How does CronFlow differ from traditional system cron?

Traditional cron relies on a single OS scheduler (like Vixie or systemd), which struggles with distributed workloads and lacks built-in retry logic. CronFlow uses a centralized, API-driven scheduler backed by Redis Streams and PostgreSQL. It guarantees exactly-once execution across your fleet, provides native dead-letter queues, and exposes real-time run histories via our REST API and dashboard. You get idempotency keys and automatic backoff without writing custom wrappers.

What timezone handling does CronFlow support?

CronFlow stores all job definitions in UTC internally, but accepts timezone-aware expressions using the IANA database (e.g., `America/New_York`, `Asia/Kolkata`). When you schedule `0 9 * * 1-5` in `Europe/London`, the scheduler automatically calculates the UTC offset, including DST transitions. You can also use `@reboot`-style triggers that respect the target container's local `/etc/localtime` if you enable the `host-timezone` flag in your `cronflow.yaml`.

Are there rate limits on job execution or API calls?

Yes. The Standard tier allows up to 10,000 job triggers per hour and 1,200 API requests per minute. The Enterprise tier scales to 100,000 triggers/hour with dedicated throughput. If you exceed your limit, CronFlow returns a `429 Too Many Requests` response and queues excess jobs in a safe buffer rather than dropping them. You can monitor your quota via the `/v1/usage` endpoint or set up webhook alerts using our `cronflow.quota.warn` event.

Scaling & Observability

Guidance on handling high-volume workloads, debugging failed runs, and integrating with your existing monitoring stack.

How do I handle job failures and retries?
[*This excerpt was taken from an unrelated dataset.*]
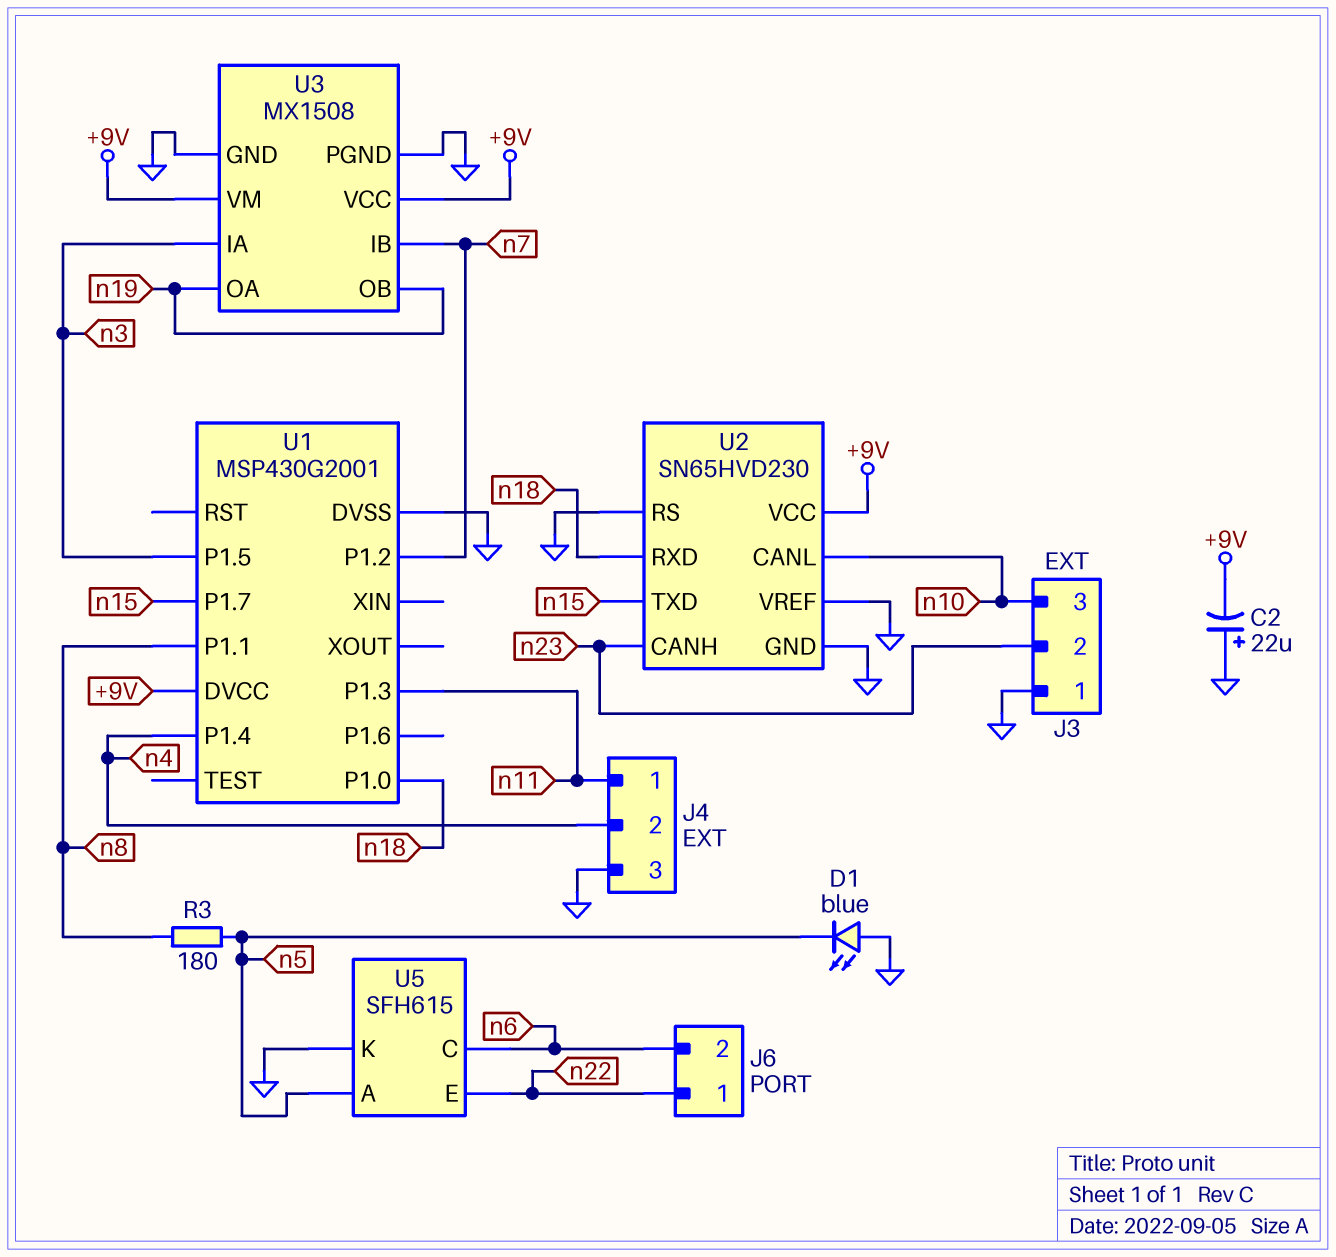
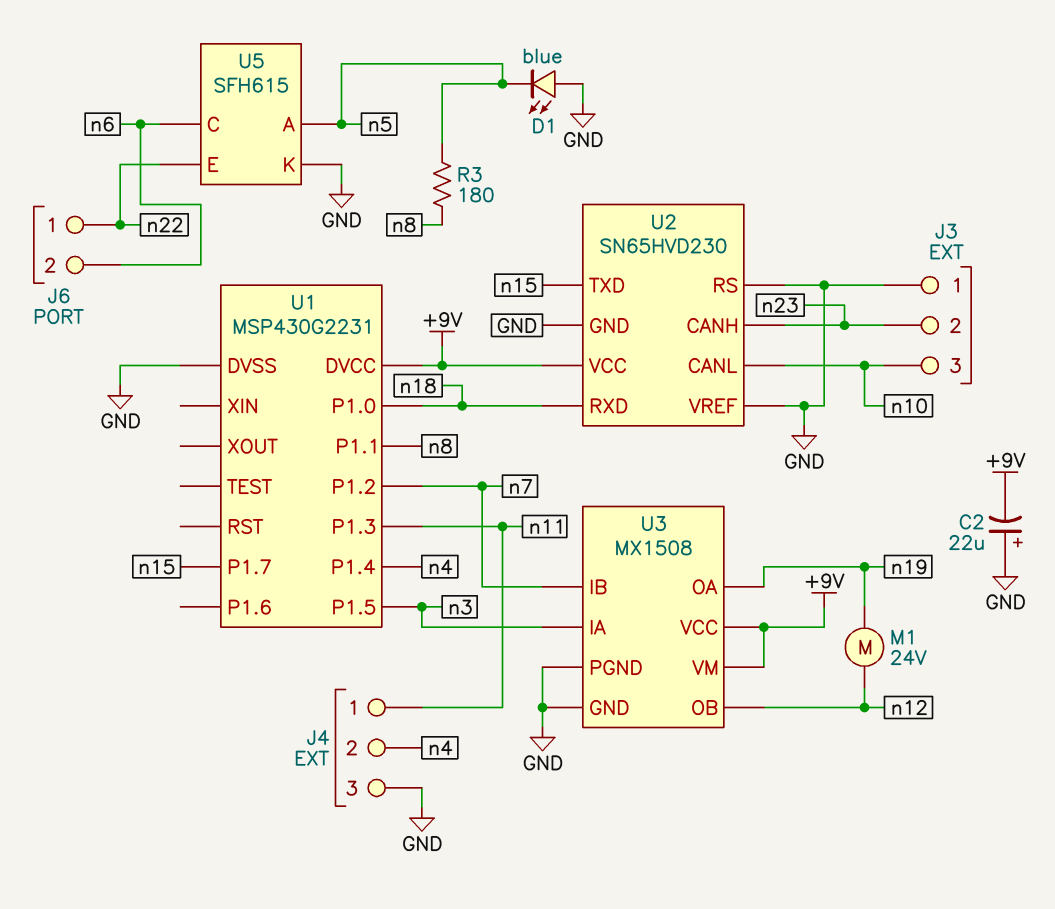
M1: none -> motor 24V (n12, n19)
U1: MSP430G2001 -> MSP430G2231
U3 pin OB: n19 -> n12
CronFlow implements exponential backoff with jitter by default. You can configure `max_retries`, `retry_delay`, and `backoff_multiplier` per job definition. Failed runs are automatically routed to a Dead Letter Queue (DLQ) after exhausting retries. You can inspect DLQ items via the dashboard or programmatically replay them using `POST /v1/jobs/{id}/replay`. All failure payloads include the full stdout/stderr logs and HTTP status codes if your job is an HTTP webhook.

Can I run CronFlow in air-gapped or private cloud environments?

Absolutely. CronFlow offers a self-hosted Docker Compose stack and a Kubernetes Helm chart. The self-hosted version includes the scheduler, worker pool, Redis, and PostgreSQL. You'll receive a local license key that bypasses cloud API calls entirely. We recommend provisioning at least 4 vCPUs and 8GB RAM for production workloads exceeding 500 concurrent executions.

How does CronFlow integrate with Prometheus and Grafana?

Every CronFlow instance exposes a `/metrics` endpoint compatible with Prometheus scraping. We publish metrics like `cronflow_jobs_total`, `cronflow_job_duration_seconds`, `cronflow_dlq_size`, and `cronflow_worker_queue_depth`. Our official Grafana dashboard (Template ID: 18742) provides out-of-the-box visualizations for throughput, latency percentiles, and failure rates. Just add the CronFlow endpoint as a Prometheus target and import the JSON.